Talks underway to reopen Kirkuk-Ceyhan oil pipeline: Iraq
A worker checks the valve gears of pipes linked to oil tanks at Turkey's Mediterranean port of Ceyhan, which is run by state-owned Petroleum Pipeline Corporation (BOTAŞ), some 70 km (43.5 miles) from Adana, Feb. 19, 2014. (Reuters Photo)


The Iraqi Oil Ministry announced on Wednesday that Iraq and Turkey are going to reopen the 970-kilometer-long (603-mile-long) pipeline that transports Iraqi crude from Kirkuk to export facilities in Ceyhan on the Mediterranean coast.

The ministry’s statement came after the Iraqi oil minister Ihsan Abduljabbar Ismail and Turkey’s ambassador to Baghdad Ali Riza Güney met in Baghdad to discuss plans "to rehabilitate the strategic pipeline to transfer crude oil" from the Gulf to Europe.

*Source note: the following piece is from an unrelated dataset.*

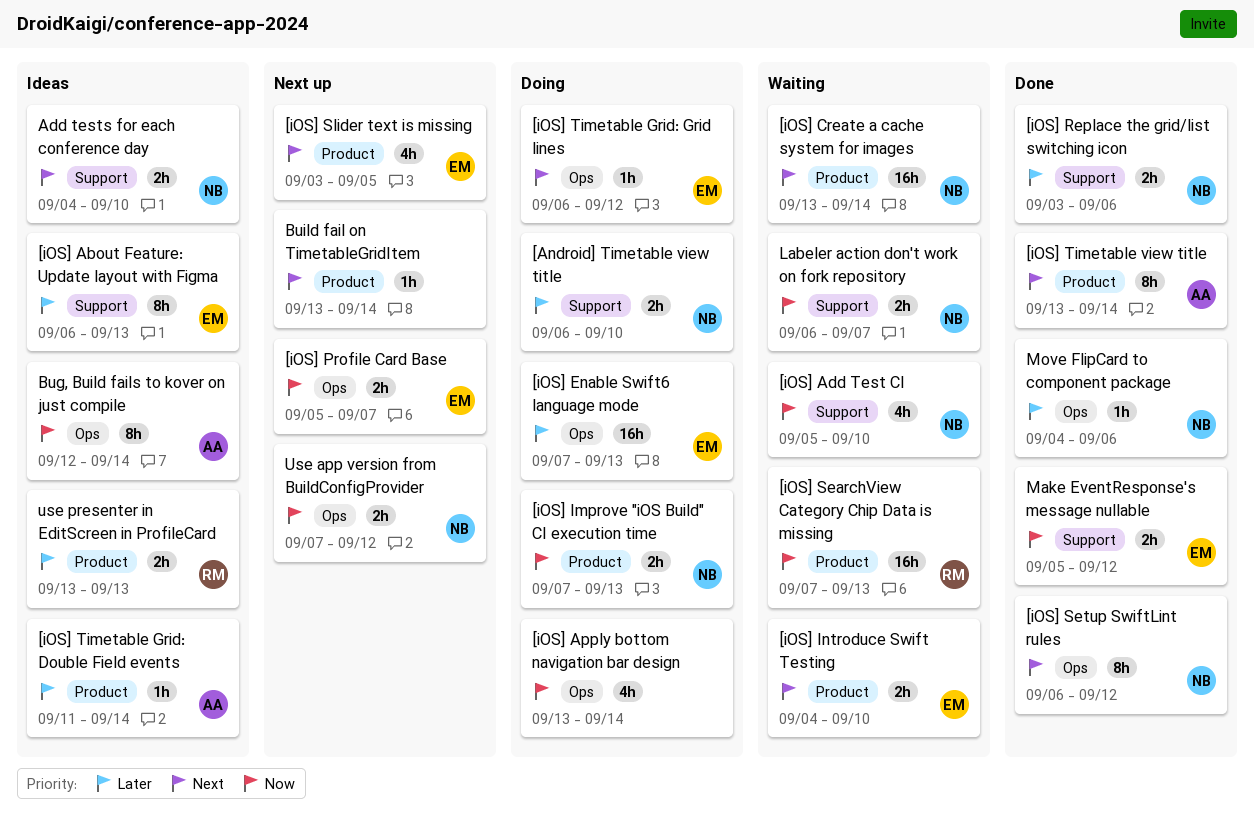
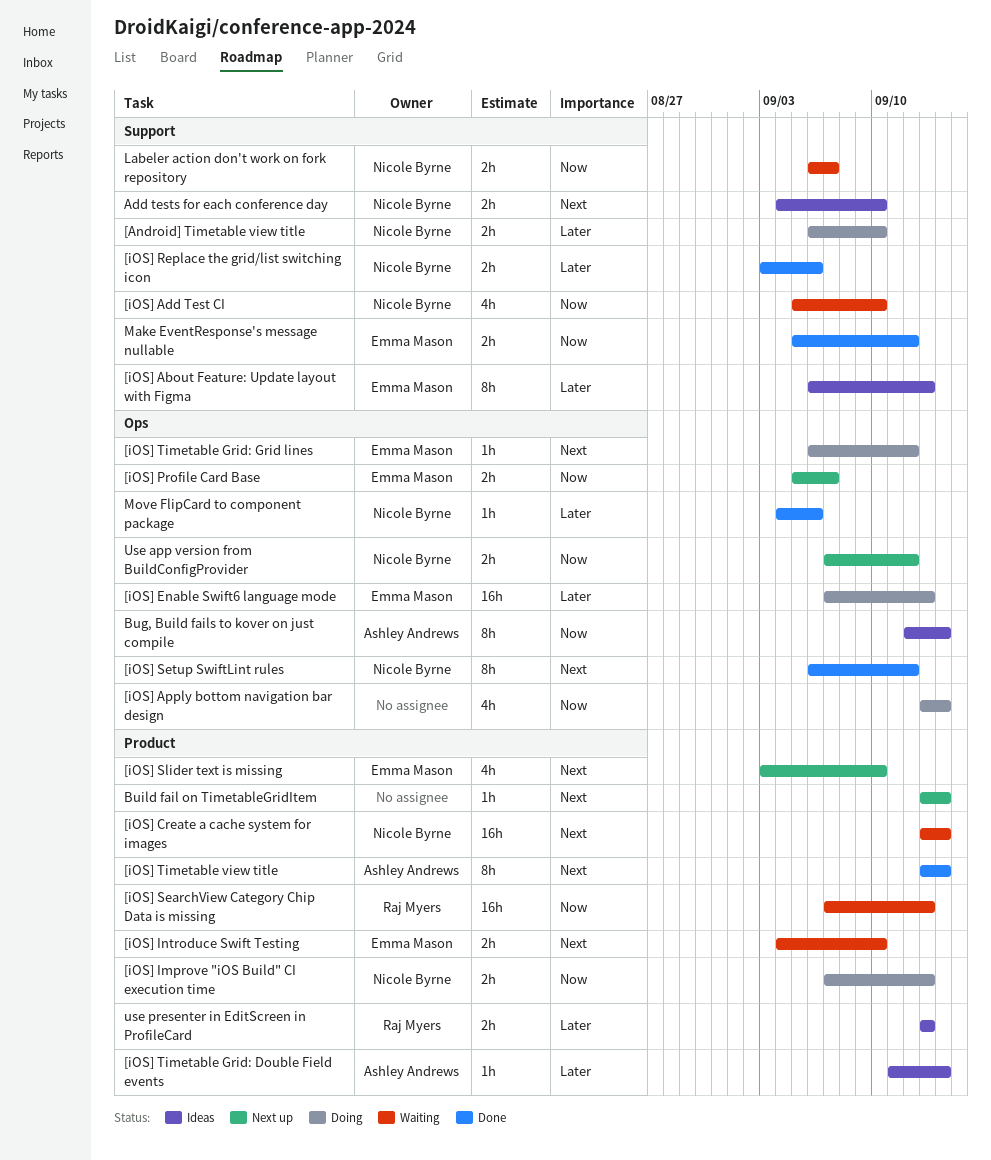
[iOS] Slider text is missing, due: Sep 5 -> Sep 10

The Kirkuk-Ceyhan Oil Pipeline, also known as the Iraq-Turkey Crude Oil Pipeline, is a 970-kilometer-long pipeline that runs from Kirkuk in Iraq to southern Ceyhan in Turkey. It is Iraq's largest crude oil export line.

The pipeline had been exposed to intensive attacks by the Daesh terrorist group and the attack in 2014 caused the Iraqi side of the pipeline to be closed.